The ectoparasitic mite V. destructor is an obligate parasite of the honeybee. Colonies infested by V. destructor develop the parasitic mite syndrome (Shimanuki et al., 1994) and ultimately collapse if left untreated. V. destructor has been confirmed as a vector in transmitting and activating bee virus infections and it is well established that viruses vectored by V. destructor play an important role in Varroa-induced colony collapse (Ball, 1983, 1985; Ball & Allen, 1988; Hung et al., 1995, 1996; Martin, 2001; Martin et al., 1998; Shen et al., 2005a, b; Sumpter & Martin, 2004). One of the viruses associated with mite-induced colony collapse is deformed wing virus (DWV), a plus-stranded RNA virus (Lanzi et al., 2006). Outbreaks of clinical DWV infections in honeybees have been reported to be associated with V. destructor infestation (Ball & Allen, 1988; Martin, 2001; Martin et al., 1998), while in the absence of V. destructor, DWV persists as covert infections in honeybees (Yue et al., 2007). The role of V. destructor in the transmission of DWV has been demonstrated experimentally under field conditions (Bowen-Walker et al., 1999). Furthermore, it was concluded that the number of mites within the cell was positively correlated with the amount of DWV detected in individual pupae (Shen et al., 2005b; Tentcheva et al., 2006) and the incidence of morphological deformity and death (Bowen-Walker et al., 1999; Yang & Cox-Foster, 2005). However, it was shown recently that DWV replicated in mites (Ongus et al., 2004; Yue & Genersch, 2005) and that this replication correlated with the occurrence of crippled wings (Yue & Genersch, 2005), suggesting that the transmission of DWV by V. destructor is a prerequisite for the development of crippled wings. Hence, the purpose of our study was to determine the need for V. destructor to act as a biological vector for the development of an overt DWV infection. This was achieved by correlating the levels of mite infestation of developing bees with the occurrence of crippled wings, analysing individual mites for the presence and replication of DWV, individually determining viral loads in these mites and by correlating the results with the development of clinical symptoms in bees.

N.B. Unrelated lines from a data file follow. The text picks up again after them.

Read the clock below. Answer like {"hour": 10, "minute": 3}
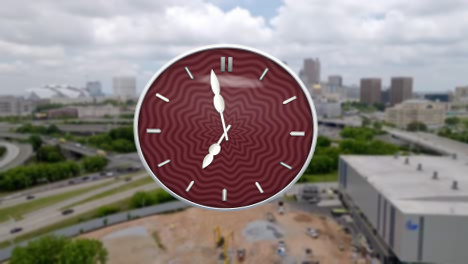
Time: {"hour": 6, "minute": 58}
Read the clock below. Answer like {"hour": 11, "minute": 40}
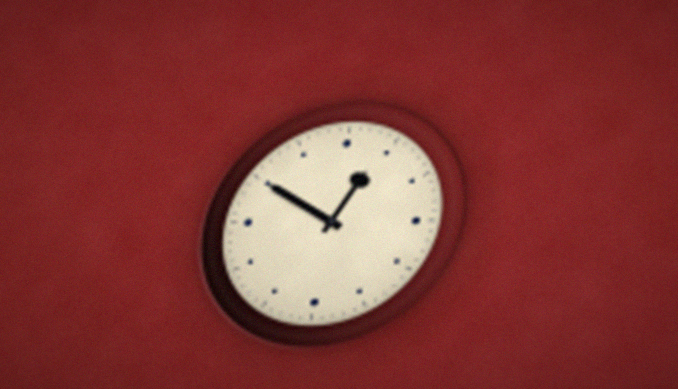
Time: {"hour": 12, "minute": 50}
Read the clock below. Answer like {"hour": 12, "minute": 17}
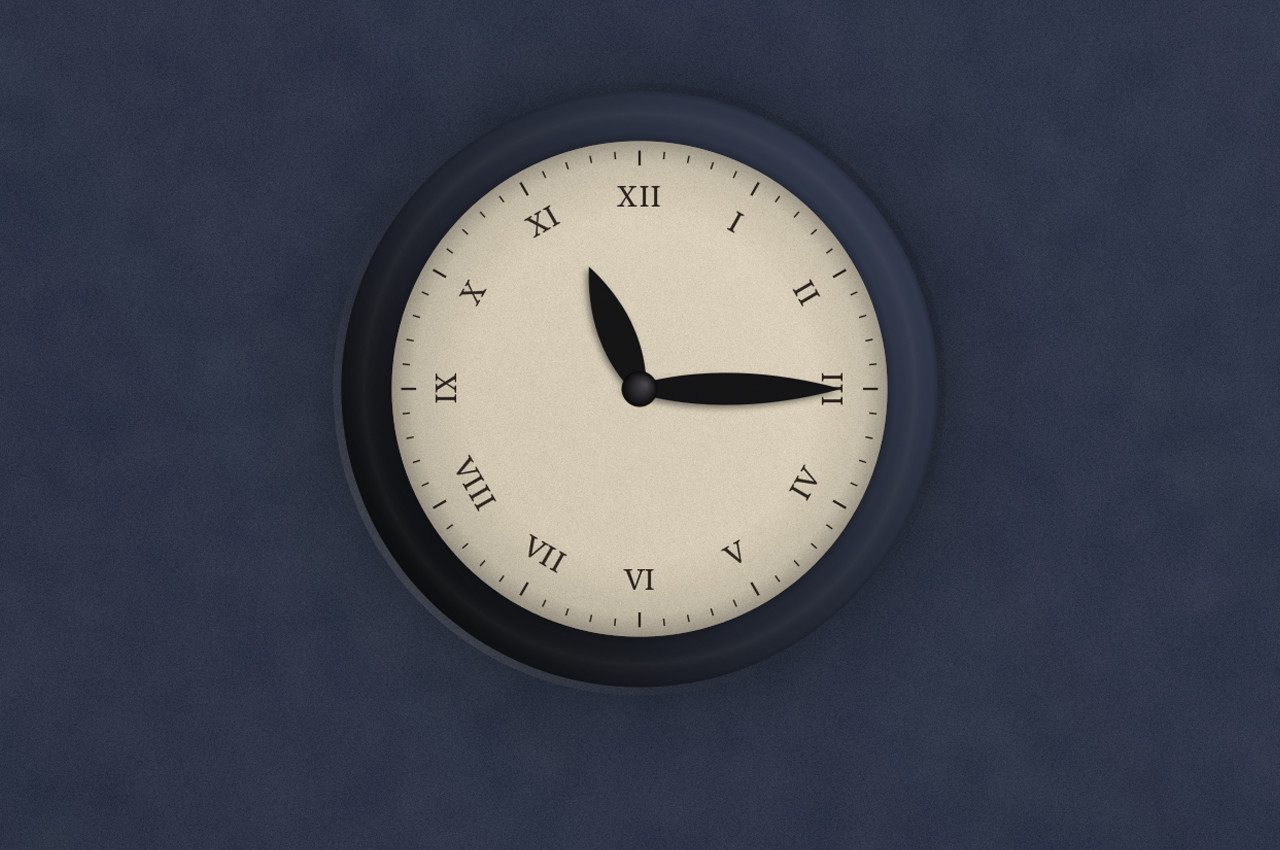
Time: {"hour": 11, "minute": 15}
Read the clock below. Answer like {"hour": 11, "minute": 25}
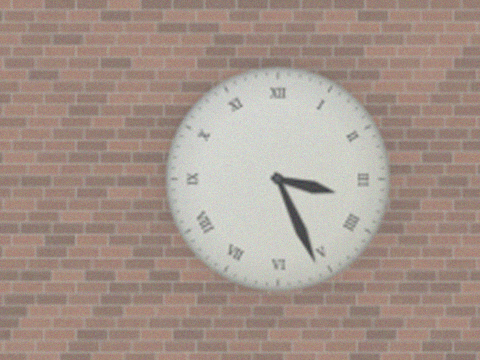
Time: {"hour": 3, "minute": 26}
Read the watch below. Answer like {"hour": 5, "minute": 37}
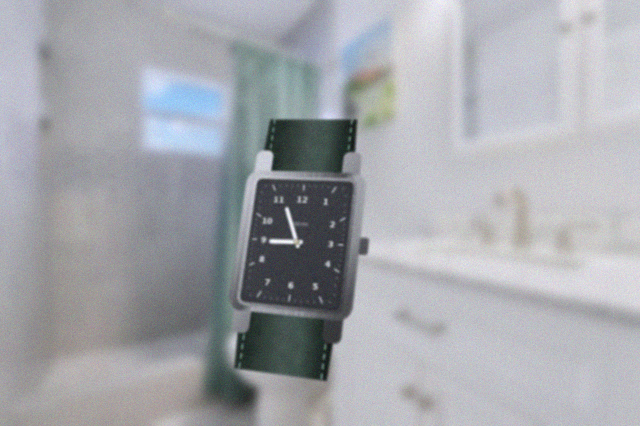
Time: {"hour": 8, "minute": 56}
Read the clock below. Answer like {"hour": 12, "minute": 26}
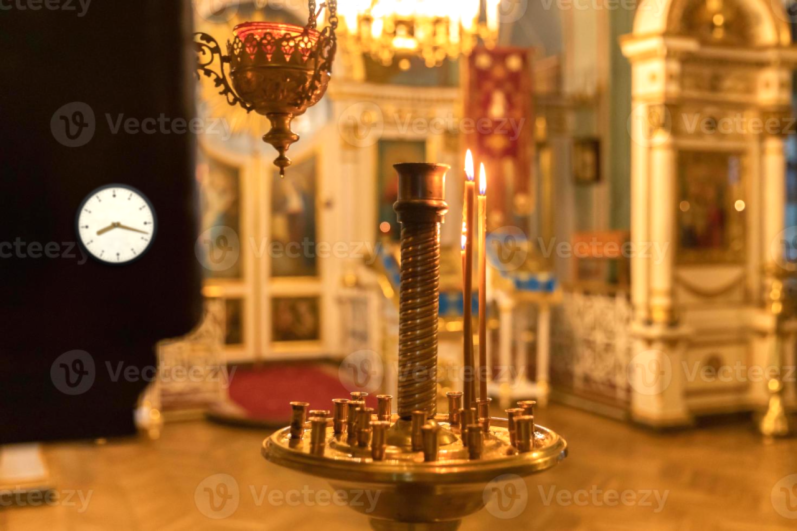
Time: {"hour": 8, "minute": 18}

Bees and mites analysed in this study were collected from eight colonies managed at the apiary of the Ruhr University Bochum, Germany. V. destructor is endemic in Germany, hence all colonies were mite-infested. Colony infestation levels ranged from 0.14 to 0.59 mites per bee for adults, and from 0.23 to 2.08 mites per cell for brood samples (Table 1). Emerging bees or bees about to emerge from the brood cells were randomly sampled from the colonies during a defined time period and evaluated for clinical symptoms of DWV-infection (crippled wings). All mites associated with the sampled bees (i.e. phoretic on the bees and/or present in the cell) were also collected (this was defined as the cell community). We collected a total of 53 asymptomatic bees, together with 135 mites, and 16 symptomatic bees, together with 60 mites (Table 1). Bees and mites were stored at –20 °C for subsequent analysis.

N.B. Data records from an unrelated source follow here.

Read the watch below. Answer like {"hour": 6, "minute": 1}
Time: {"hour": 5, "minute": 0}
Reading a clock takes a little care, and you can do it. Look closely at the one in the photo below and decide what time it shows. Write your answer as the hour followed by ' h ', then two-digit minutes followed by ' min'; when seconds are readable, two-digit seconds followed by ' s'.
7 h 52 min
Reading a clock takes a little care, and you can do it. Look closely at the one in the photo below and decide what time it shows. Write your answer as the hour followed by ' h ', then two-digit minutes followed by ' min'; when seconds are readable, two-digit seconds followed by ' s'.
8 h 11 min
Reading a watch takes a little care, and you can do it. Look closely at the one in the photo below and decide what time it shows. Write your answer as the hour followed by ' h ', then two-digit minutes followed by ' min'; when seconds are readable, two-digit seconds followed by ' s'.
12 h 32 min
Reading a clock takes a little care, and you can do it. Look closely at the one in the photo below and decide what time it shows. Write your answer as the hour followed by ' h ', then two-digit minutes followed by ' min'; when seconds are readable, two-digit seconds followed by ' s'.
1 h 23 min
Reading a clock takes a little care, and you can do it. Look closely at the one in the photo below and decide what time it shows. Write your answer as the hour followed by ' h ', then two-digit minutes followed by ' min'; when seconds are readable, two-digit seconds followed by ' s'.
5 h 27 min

View larger version (40K): [in this window] [in a new window]   Fig. 1. Strand-specific RT-PCR analysis of DWV in mites collected from either asymptomatic bees or symptomatic bees. (a) V. destructor mites which had parasitized pupae emerging from the brood cell as asymptomatic or symptomatic bees were individually analysed for the presence of plus- and minus-strand DWV RNA using tagged RT-PCR. Representative results for colonies (col.) 2, 4, 5 and 7 and mites collected from different bees are shown. Mites were named according to the bees they originated from e.g. mites 5.1, 7.1, 9.1 and 10.1 were single mites originating from bees numbered 5, 7, 9 and 10, respectively. +, Plus-strand DNA; –, minus-strand DNA. (b) A control PCR was performed with DWV-cDNA generated using random hexamer primers using the DWV-specific primer pair F15/B23 or the Tag primer combined with a DWV-specific primer. Representative results for F15/Tag are shown.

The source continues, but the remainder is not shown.